# How to complete this task
Using the listing below, copy every line that mentions "Revised".

# Recorded data
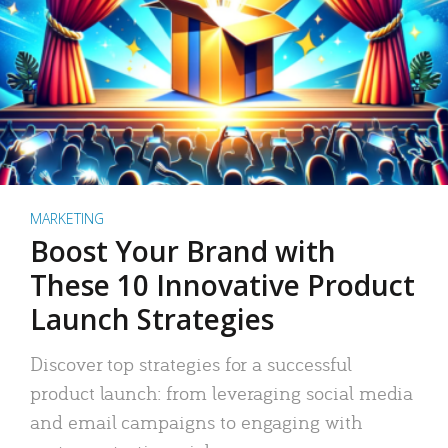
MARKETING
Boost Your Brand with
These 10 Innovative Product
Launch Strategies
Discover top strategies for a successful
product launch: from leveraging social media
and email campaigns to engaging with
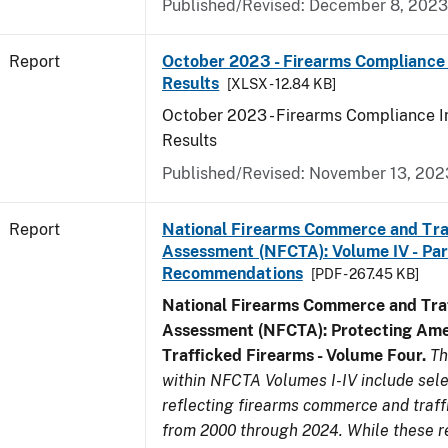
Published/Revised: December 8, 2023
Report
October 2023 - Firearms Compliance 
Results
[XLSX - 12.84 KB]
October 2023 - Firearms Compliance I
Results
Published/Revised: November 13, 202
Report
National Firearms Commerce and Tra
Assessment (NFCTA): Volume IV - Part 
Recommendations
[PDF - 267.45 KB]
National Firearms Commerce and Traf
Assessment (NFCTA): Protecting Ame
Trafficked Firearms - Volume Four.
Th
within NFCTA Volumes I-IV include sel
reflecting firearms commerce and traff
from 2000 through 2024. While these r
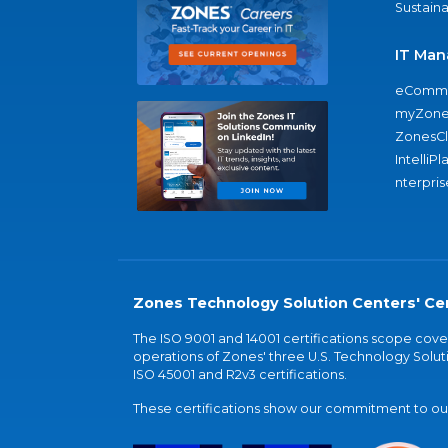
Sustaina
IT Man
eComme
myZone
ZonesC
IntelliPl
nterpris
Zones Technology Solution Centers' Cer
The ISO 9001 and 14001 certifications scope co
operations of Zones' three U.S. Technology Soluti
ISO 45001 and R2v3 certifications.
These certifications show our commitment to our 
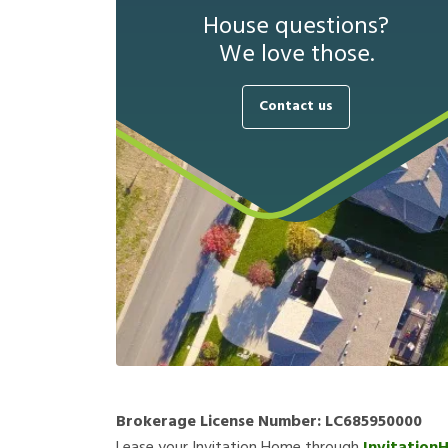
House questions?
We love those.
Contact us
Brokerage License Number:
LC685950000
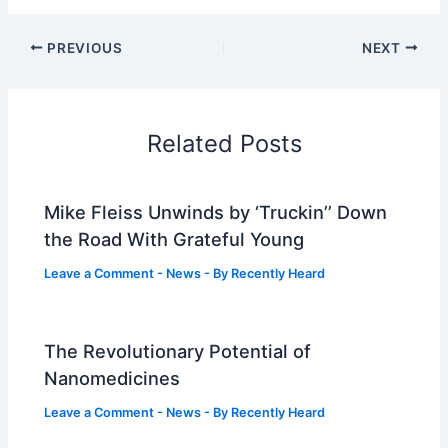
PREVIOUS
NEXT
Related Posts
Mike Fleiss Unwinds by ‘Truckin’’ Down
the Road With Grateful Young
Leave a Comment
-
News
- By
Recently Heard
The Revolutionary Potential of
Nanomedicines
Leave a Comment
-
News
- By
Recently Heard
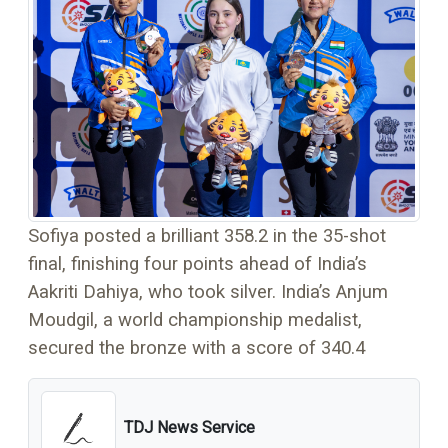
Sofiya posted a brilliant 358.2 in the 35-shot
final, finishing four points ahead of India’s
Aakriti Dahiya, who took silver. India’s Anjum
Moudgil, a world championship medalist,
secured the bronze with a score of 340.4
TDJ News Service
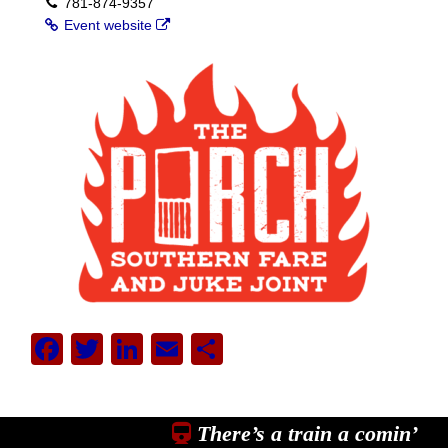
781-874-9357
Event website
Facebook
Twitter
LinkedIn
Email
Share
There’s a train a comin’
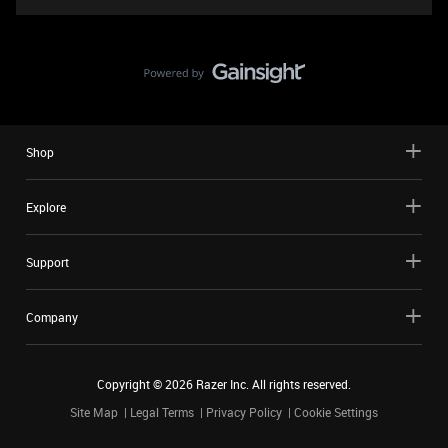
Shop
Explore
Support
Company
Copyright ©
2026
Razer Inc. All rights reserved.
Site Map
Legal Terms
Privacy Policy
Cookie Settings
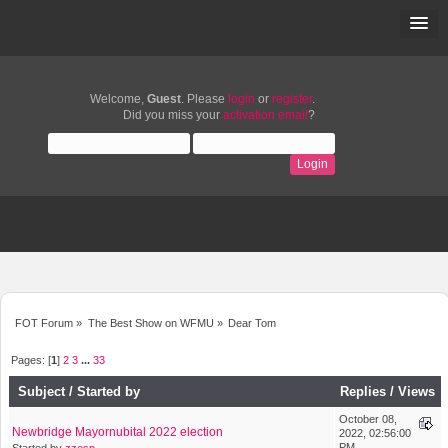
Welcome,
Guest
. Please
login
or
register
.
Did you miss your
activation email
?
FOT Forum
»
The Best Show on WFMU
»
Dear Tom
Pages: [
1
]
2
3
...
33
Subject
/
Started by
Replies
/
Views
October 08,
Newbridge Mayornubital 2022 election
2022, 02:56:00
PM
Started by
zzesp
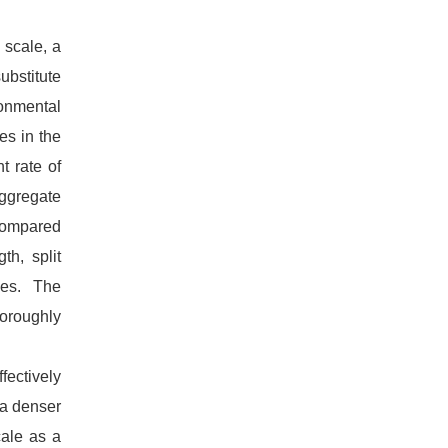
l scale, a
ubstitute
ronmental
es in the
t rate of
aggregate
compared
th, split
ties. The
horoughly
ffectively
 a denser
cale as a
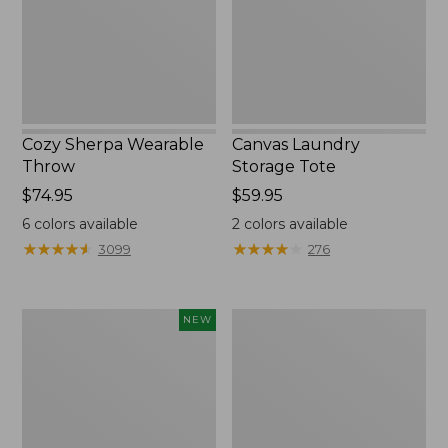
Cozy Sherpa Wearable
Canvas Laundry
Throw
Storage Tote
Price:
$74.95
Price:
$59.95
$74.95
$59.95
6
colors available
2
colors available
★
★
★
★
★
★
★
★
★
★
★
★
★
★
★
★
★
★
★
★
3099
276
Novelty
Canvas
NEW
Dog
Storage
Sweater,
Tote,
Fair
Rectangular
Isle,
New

--

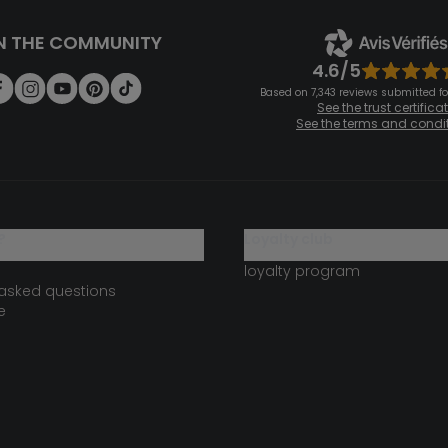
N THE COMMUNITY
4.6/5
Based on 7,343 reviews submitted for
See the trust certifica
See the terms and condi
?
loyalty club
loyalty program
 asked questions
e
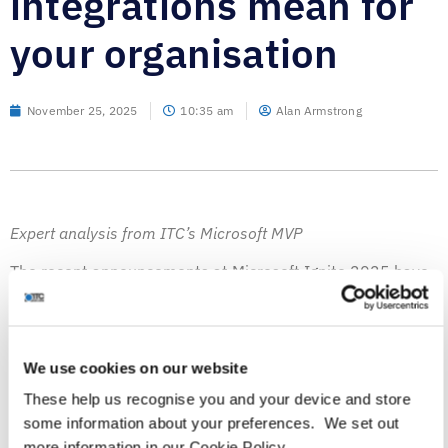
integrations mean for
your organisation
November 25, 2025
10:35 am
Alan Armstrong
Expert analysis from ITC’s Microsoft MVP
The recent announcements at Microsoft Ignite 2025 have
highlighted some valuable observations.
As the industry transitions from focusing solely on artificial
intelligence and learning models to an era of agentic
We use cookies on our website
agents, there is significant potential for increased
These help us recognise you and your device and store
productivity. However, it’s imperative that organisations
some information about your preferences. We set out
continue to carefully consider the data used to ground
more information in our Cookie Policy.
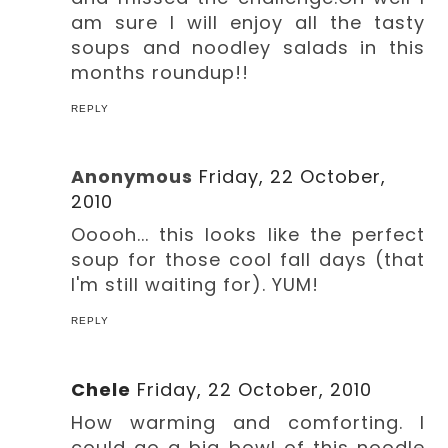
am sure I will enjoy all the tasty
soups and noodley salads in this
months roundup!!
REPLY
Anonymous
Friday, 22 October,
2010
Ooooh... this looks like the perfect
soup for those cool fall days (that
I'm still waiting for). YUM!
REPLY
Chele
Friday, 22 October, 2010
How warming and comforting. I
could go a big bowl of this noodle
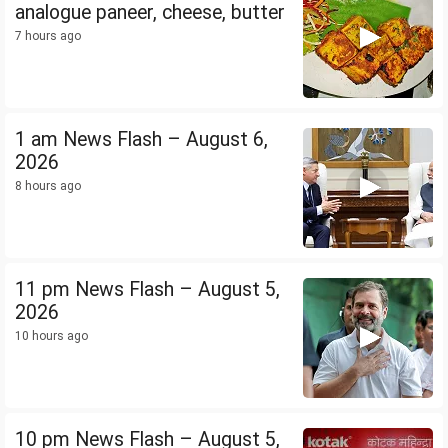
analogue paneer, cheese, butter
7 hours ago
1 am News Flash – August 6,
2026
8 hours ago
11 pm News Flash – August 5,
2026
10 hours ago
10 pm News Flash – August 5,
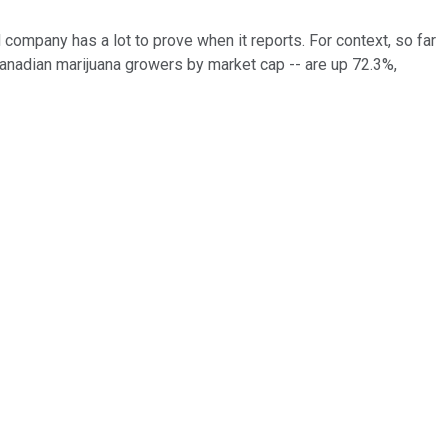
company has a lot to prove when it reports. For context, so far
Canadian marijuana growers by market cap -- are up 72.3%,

# Exercise solution
Published/Revised: December 8, 2023
Published/Revised: November 13, 202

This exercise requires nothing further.